Panic rose in her chest—sometimes she hated being blind.
“Back in the land of the living?”
“Tom?”
He must have heard the distress in her voice, because when he spoke again, he was much closer and his voice was softer. “You’re on a couch in my apartment. We were as close to mine as we were to yours, and I knew I could get us into my apartment. Yours is probably sealed with hocus-pocus. Are you all right?”
She sat up and put her feet on the floor, and her erstwhile bed indeed proved itself to be a couch. “Do you have something with sugar in it? Sweet tea or fruit juice?”
“Hot cocoa or tea,” he told her.
“Tea.”
He must have had water already heated, because he was quickly back with a cup. She drank the sweet stuff down as fast as she could, and the warmth did as much as the sugar to clear her headache.
“Sorry,” she said.
“For what, exactly?” he said.
“For using you. I think you don’t have any barriers,” she told him slowly. “We all have safeguards, walls that keep out intruders.
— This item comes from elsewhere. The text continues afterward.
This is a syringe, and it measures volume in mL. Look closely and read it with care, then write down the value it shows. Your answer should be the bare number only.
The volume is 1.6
It’s what keeps us safe.”
In his silence, she heard him consider that.
“So, I’m vulnerable to witches?”
She didn’t know what to do with her empty cup, so she set it on the couch beside her. Then she used her left hand, her seeking hand, to look at him again.
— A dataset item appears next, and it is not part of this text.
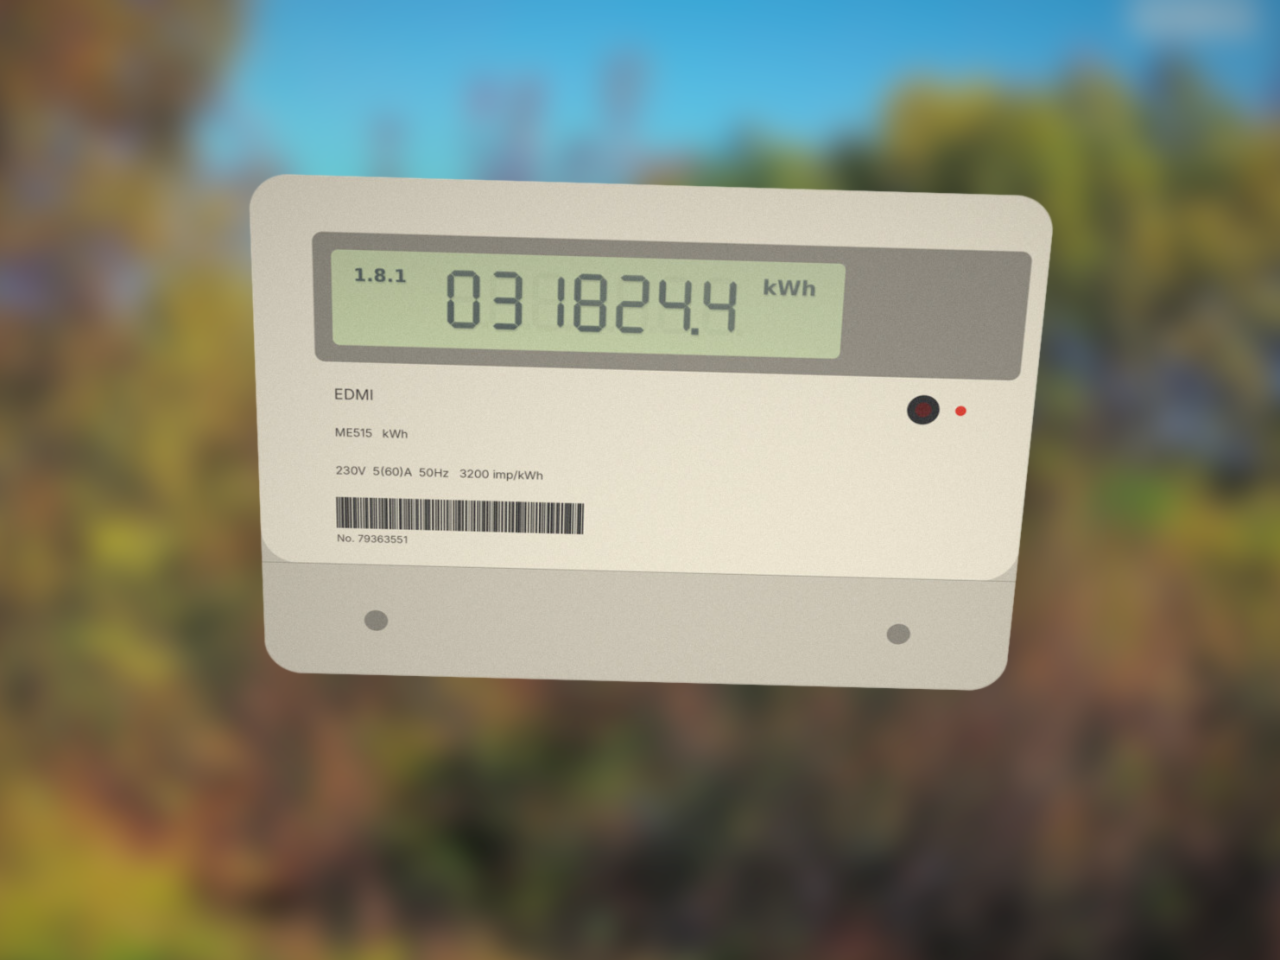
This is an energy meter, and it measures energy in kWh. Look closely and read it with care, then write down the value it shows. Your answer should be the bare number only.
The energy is 31824.4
“No, I don’t think so. Your barriers seem solid . . . even stronger than usual, as I’d expect from a wolf as far up the command structure as you are. I think you are vulnerable only to me.”
“Which means?”
“Which means when I touch you, I can see magic through your eyes . . . with practice, I might even be able just to see. It means that you can feed my magic with your skin.” She swallowed. “You’re not going to like this.”
“Tell me.”
“You are acting like my familiar.” She couldn’t feel a thing from him. “If I had a familiar.”
Floorboards creaked under his feet as his weight shifted. His shoulder brushed her as he picked up the empty cup. She heard him walk away from her and set the cup on a hard surface. “Do you need more tea?”
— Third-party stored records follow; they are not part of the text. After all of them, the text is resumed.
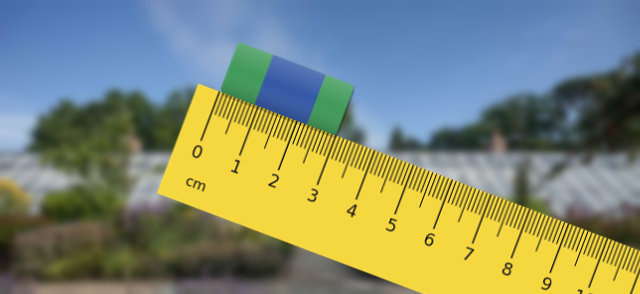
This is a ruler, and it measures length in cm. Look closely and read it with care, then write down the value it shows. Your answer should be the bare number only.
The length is 3
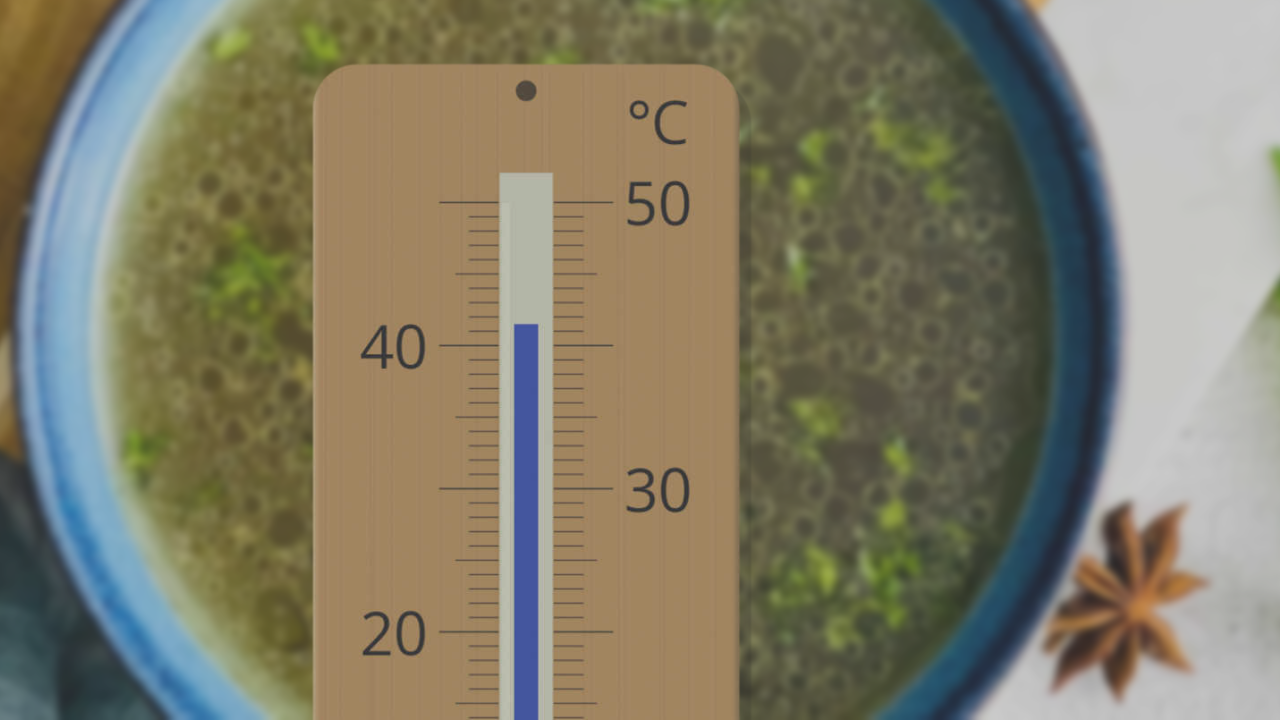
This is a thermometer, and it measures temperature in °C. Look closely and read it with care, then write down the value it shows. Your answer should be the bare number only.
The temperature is 41.5
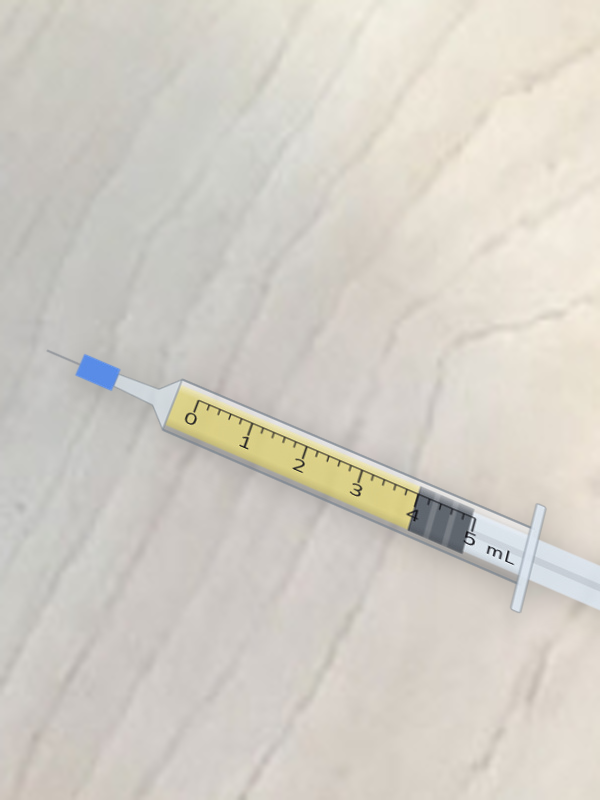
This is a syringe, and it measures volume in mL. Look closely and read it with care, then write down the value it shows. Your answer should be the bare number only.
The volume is 4
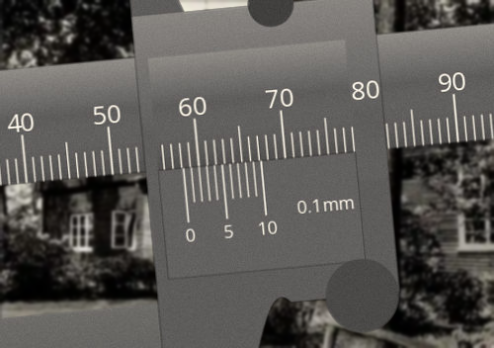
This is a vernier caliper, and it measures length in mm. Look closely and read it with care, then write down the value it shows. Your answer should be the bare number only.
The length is 58.2
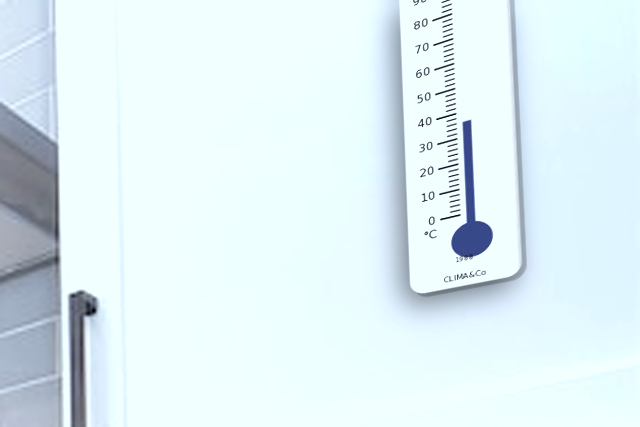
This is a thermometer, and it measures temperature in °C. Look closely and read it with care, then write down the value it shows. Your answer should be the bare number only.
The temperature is 36
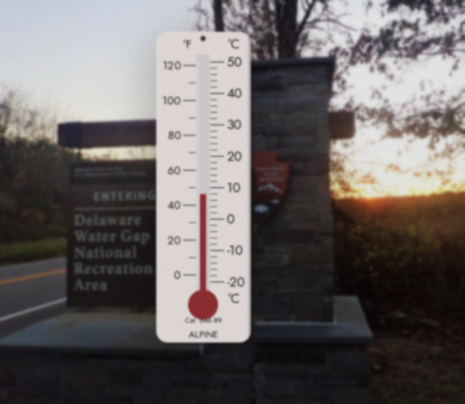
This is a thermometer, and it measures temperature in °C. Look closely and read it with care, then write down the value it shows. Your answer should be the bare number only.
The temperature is 8
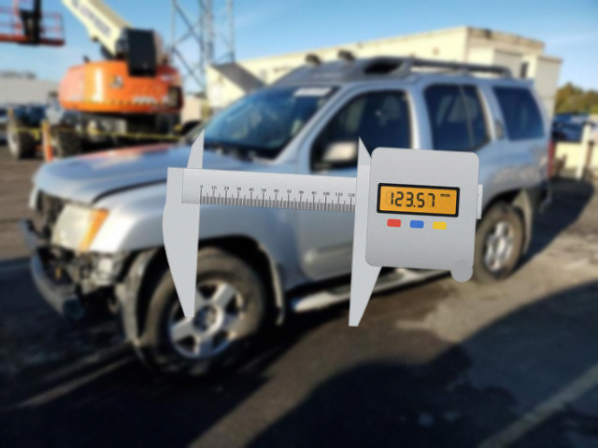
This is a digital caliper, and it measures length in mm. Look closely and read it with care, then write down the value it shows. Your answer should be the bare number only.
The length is 123.57
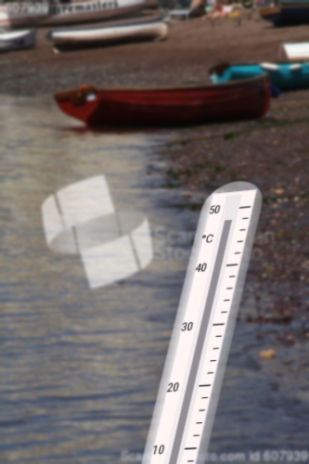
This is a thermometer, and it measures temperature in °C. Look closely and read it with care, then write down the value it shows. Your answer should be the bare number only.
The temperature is 48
“No,” she said, needing suddenly to be home, somewhere she wasn’t so dependent upon him. “I’m fine. If you would call me a taxi, I’d appreciate it.” She stood up, too. Then realized she had no idea where the door was or what obstacles might be hiding on the floor. In her own apartment, redolent with her magic, she was never so helpless.
“Can you find my brother?”
She hadn’t heard him move, not a creak, not a breath, but his voice told her he was no more than a few inches from her. Disoriented and vulnerable, she was afraid of him for the first time.
He took a big step away from her. “I’m not going to hurt you.”
“Sorry,” she told him. “You startled me. Do we still have the gum?”
“Yes. You said she was on a boat.”
She’d forgotten, but as soon as he said it, she could picture the boat in her head. That hadn’t been the way the spell was supposed to work. It was more of a “hot and cold” spell, but she could still see the boat in her mind’s eye.
Nothing had really changed, except that she’d used someone without asking. There was still a policeman to be saved and her father to kill.
“If we still have the gum, I can find Molly—the girl on your brother’s phone call.”
“I have a buddy whose boat we can borrow.”
“All right,” she told him after a moment. “Do you have some aspirin?”
• • •
She hated boating. The rocking motion disrupted her sense of direction, the engine’s roar obscured softer sounds, and the scent of the ocean covered the subtler scents she used to negotiate everyday life. Worse than all of that, though, was the thought of trying to swim without knowing where she was going. The damp air chilled her already cold skin.